*What is expected:* An exact repetition of all the entries that follow is required.

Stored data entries
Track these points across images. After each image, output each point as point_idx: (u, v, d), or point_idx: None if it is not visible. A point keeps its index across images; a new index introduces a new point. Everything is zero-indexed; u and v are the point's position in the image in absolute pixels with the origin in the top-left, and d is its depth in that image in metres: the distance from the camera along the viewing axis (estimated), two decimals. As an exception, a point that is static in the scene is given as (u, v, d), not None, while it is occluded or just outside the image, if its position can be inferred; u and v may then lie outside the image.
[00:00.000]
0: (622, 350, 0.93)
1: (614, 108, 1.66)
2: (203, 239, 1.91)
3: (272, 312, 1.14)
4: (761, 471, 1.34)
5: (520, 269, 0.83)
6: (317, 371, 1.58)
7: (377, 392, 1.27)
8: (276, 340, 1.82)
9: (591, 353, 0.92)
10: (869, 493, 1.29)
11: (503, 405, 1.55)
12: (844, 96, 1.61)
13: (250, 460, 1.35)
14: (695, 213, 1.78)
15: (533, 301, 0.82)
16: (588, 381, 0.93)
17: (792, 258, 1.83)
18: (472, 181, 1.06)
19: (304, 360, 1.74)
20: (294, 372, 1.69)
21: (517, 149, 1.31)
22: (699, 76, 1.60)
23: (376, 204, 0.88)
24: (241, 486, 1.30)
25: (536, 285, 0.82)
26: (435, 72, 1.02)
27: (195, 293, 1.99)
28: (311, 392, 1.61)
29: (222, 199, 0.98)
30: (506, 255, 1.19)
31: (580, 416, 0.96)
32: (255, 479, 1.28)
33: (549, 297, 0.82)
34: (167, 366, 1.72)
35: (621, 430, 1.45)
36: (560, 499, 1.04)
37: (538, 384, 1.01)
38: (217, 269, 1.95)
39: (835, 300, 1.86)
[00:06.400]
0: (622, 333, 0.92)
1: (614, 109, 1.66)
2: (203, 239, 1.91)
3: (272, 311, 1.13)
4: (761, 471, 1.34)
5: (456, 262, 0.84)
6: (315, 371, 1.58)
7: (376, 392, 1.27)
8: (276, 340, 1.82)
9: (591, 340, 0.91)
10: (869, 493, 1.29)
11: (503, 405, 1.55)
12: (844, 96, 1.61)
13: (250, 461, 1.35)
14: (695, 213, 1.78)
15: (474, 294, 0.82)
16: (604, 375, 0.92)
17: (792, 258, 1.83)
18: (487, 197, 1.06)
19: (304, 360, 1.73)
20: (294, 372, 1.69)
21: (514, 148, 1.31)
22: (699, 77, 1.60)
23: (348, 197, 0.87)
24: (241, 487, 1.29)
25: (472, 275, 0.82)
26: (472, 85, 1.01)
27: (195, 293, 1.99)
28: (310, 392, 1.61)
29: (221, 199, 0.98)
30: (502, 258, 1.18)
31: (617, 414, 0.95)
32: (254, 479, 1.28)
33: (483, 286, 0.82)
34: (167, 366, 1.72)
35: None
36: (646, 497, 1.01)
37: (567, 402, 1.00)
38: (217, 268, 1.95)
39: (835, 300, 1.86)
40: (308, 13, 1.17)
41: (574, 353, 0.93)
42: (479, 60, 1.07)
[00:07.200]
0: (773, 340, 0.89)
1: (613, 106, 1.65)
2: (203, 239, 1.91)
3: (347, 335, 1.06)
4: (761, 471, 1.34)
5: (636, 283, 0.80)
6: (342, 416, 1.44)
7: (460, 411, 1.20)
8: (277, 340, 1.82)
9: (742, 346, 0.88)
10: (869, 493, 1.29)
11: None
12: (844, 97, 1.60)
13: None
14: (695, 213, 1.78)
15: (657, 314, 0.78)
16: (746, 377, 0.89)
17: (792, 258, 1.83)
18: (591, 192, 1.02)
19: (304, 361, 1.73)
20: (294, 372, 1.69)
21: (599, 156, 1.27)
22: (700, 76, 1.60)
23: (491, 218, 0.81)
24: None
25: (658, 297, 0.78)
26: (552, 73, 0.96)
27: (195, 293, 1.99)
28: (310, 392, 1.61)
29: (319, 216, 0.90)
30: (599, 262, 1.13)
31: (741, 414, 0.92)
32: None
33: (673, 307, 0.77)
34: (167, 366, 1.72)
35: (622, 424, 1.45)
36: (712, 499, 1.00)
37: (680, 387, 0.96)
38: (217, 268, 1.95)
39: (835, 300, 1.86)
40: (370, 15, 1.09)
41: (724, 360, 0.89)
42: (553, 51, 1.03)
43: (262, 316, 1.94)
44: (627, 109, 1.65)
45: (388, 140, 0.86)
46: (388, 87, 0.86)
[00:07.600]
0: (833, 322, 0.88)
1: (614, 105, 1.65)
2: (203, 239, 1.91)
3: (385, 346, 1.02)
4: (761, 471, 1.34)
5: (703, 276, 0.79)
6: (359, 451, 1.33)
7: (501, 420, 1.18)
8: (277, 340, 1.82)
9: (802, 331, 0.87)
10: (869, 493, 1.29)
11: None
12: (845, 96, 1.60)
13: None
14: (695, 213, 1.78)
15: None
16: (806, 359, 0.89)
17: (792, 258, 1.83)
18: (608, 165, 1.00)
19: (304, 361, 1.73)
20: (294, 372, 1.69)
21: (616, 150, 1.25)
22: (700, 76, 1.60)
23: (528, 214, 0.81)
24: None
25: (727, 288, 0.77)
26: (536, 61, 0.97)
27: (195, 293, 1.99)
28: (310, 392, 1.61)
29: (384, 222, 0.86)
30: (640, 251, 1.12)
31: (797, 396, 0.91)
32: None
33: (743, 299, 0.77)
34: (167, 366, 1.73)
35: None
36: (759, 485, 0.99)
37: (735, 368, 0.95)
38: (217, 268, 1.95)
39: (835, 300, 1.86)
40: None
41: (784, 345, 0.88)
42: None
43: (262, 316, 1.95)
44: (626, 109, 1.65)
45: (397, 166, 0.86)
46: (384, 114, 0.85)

*Answer to this exercise:*
Track these points across images. After each image, output each point as point_idx: (u, v, d), or point_idx: None if it is not visible. A point keeps its index across images; a new index introduces a new point. Everything is zero-indexed; u and v are the point's position in the image in absolute pixels with the origin in the top-left, and d is its depth in that image in metres: the distance from the camera along the viewing axis (estimated), two decimals. As an exception, a point that is static in the scene is given as (u, v, d), not None, while it is occluded or just outside the image, if its position can be inferred; u and v may then lie outside the image.
[00:00.000]
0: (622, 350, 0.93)
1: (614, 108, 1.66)
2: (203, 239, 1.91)
3: (272, 312, 1.14)
4: (761, 471, 1.34)
5: (520, 269, 0.83)
6: (317, 371, 1.58)
7: (377, 392, 1.27)
8: (276, 340, 1.82)
9: (591, 353, 0.92)
10: (869, 493, 1.29)
11: (503, 405, 1.55)
12: (844, 96, 1.61)
13: (250, 460, 1.35)
14: (695, 213, 1.78)
15: (533, 301, 0.82)
16: (588, 381, 0.93)
17: (792, 258, 1.83)
18: (472, 181, 1.06)
19: (304, 360, 1.74)
20: (294, 372, 1.69)
21: (517, 149, 1.31)
22: (699, 76, 1.60)
23: (376, 204, 0.88)
24: (241, 486, 1.30)
25: (536, 285, 0.82)
26: (435, 72, 1.02)
27: (195, 293, 1.99)
28: (311, 392, 1.61)
29: (222, 199, 0.98)
30: (506, 255, 1.19)
31: (580, 416, 0.96)
32: (255, 479, 1.28)
33: (549, 297, 0.82)
34: (167, 366, 1.72)
35: (621, 430, 1.45)
36: (560, 499, 1.04)
37: (538, 384, 1.01)
38: (217, 269, 1.95)
39: (835, 300, 1.86)
[00:06.400]
0: (622, 333, 0.92)
1: (614, 109, 1.66)
2: (203, 239, 1.91)
3: (272, 311, 1.13)
4: (761, 471, 1.34)
5: (456, 262, 0.84)
6: (315, 371, 1.58)
7: (376, 392, 1.27)
8: (276, 340, 1.82)
9: (591, 340, 0.91)
10: (869, 493, 1.29)
11: (503, 405, 1.55)
12: (844, 96, 1.61)
13: (250, 461, 1.35)
14: (695, 213, 1.78)
15: (474, 294, 0.82)
16: (604, 375, 0.92)
17: (792, 258, 1.83)
18: (487, 197, 1.06)
19: (304, 360, 1.73)
20: (294, 372, 1.69)
21: (514, 148, 1.31)
22: (699, 77, 1.60)
23: (348, 197, 0.87)
24: (241, 487, 1.29)
25: (472, 275, 0.82)
26: (472, 85, 1.01)
27: (195, 293, 1.99)
28: (310, 392, 1.61)
29: (221, 199, 0.98)
30: (502, 258, 1.18)
31: (617, 414, 0.95)
32: (254, 479, 1.28)
33: (483, 286, 0.82)
34: (167, 366, 1.72)
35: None
36: (646, 497, 1.01)
37: (567, 402, 1.00)
38: (217, 268, 1.95)
39: (835, 300, 1.86)
40: (308, 13, 1.17)
41: (574, 353, 0.93)
42: (479, 60, 1.07)
[00:07.200]
0: (773, 340, 0.89)
1: (613, 106, 1.65)
2: (203, 239, 1.91)
3: (347, 335, 1.06)
4: (761, 471, 1.34)
5: (636, 283, 0.80)
6: (342, 416, 1.44)
7: (460, 411, 1.20)
8: (277, 340, 1.82)
9: (742, 346, 0.88)
10: (869, 493, 1.29)
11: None
12: (844, 97, 1.60)
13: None
14: (695, 213, 1.78)
15: (657, 314, 0.78)
16: (746, 377, 0.89)
17: (792, 258, 1.83)
18: (591, 192, 1.02)
19: (304, 361, 1.73)
20: (294, 372, 1.69)
21: (599, 156, 1.27)
22: (700, 76, 1.60)
23: (491, 218, 0.81)
24: None
25: (658, 297, 0.78)
26: (552, 73, 0.96)
27: (195, 293, 1.99)
28: (310, 392, 1.61)
29: (319, 216, 0.90)
30: (599, 262, 1.13)
31: (741, 414, 0.92)
32: None
33: (673, 307, 0.77)
34: (167, 366, 1.72)
35: (622, 424, 1.45)
36: (712, 499, 1.00)
37: (680, 387, 0.96)
38: (217, 268, 1.95)
39: (835, 300, 1.86)
40: (370, 15, 1.09)
41: (724, 360, 0.89)
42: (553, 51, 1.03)
43: (262, 316, 1.94)
44: (627, 109, 1.65)
45: (388, 140, 0.86)
46: (388, 87, 0.86)
[00:07.600]
0: (833, 322, 0.88)
1: (614, 105, 1.65)
2: (203, 239, 1.91)
3: (385, 346, 1.02)
4: (761, 471, 1.34)
5: (703, 276, 0.79)
6: (359, 451, 1.33)
7: (501, 420, 1.18)
8: (277, 340, 1.82)
9: (802, 331, 0.87)
10: (869, 493, 1.29)
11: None
12: (845, 96, 1.60)
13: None
14: (695, 213, 1.78)
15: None
16: (806, 359, 0.89)
17: (792, 258, 1.83)
18: (608, 165, 1.00)
19: (304, 361, 1.73)
20: (294, 372, 1.69)
21: (616, 150, 1.25)
22: (700, 76, 1.60)
23: (528, 214, 0.81)
24: None
25: (727, 288, 0.77)
26: (536, 61, 0.97)
27: (195, 293, 1.99)
28: (310, 392, 1.61)
29: (384, 222, 0.86)
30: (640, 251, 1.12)
31: (797, 396, 0.91)
32: None
33: (743, 299, 0.77)
34: (167, 366, 1.73)
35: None
36: (759, 485, 0.99)
37: (735, 368, 0.95)
38: (217, 268, 1.95)
39: (835, 300, 1.86)
40: None
41: (784, 345, 0.88)
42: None
43: (262, 316, 1.95)
44: (626, 109, 1.65)
45: (397, 166, 0.86)
46: (384, 114, 0.85)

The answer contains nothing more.